*What to work on*. Since the pictures are not wanted, copy only the text of every record exactly.

*Document structure recognition data*.
........
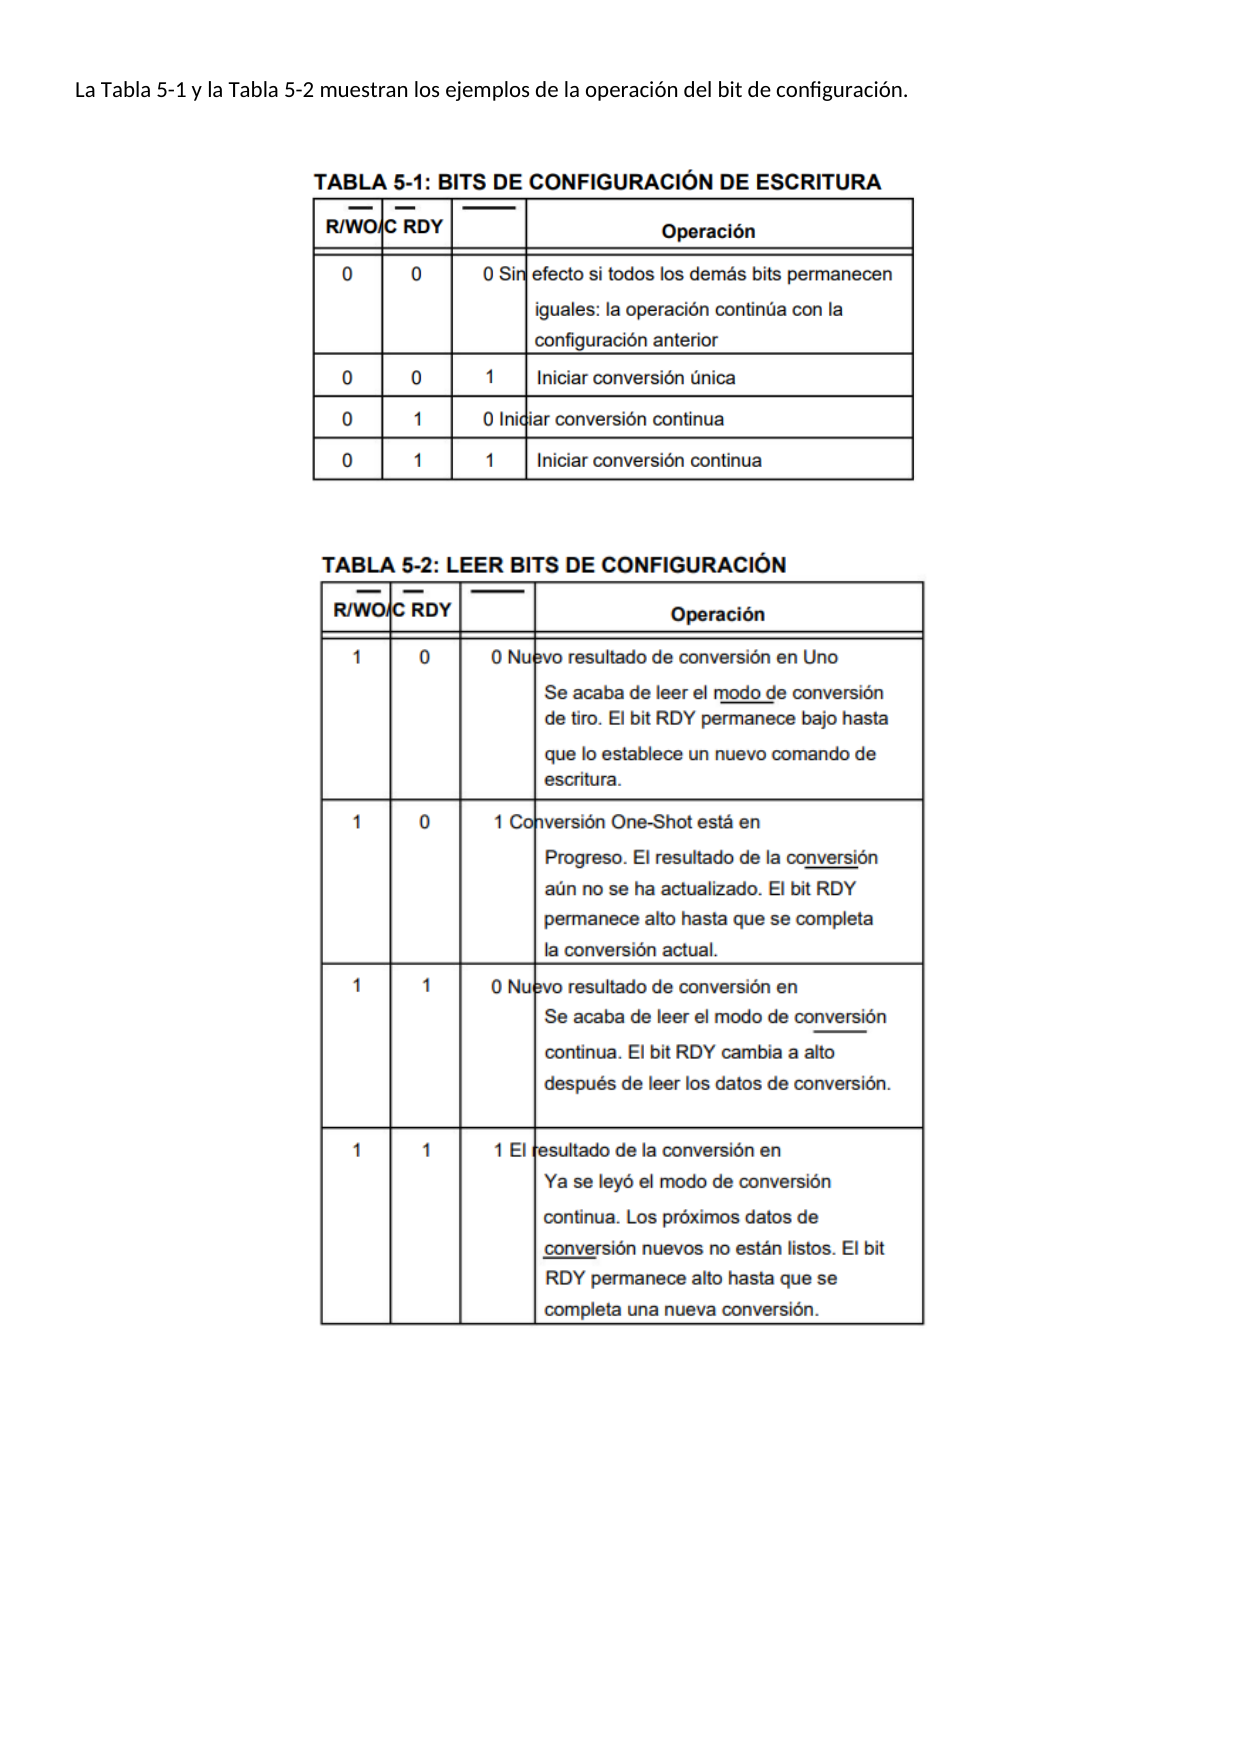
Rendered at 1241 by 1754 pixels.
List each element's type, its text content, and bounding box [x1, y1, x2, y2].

picture [292, 159, 949, 506]
picture [280, 533, 960, 1363]
text La Tabla 5-1 y la Tabla 5-2 muestran los ejemplos de la operación del bit de configuración. [75, 75, 1165, 103]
........
*Exercise output*.
Rendered at 1241 by 1754 pixels.
List each element's type, its text content, and bounding box [x1, y1, x2, y2].

picture [292, 159, 949, 506]
picture [280, 533, 960, 1363]
text La Tabla 5-1 y la Tabla 5-2 muestran los ejemplos de la operación del bit de configuración. [75, 75, 1165, 103]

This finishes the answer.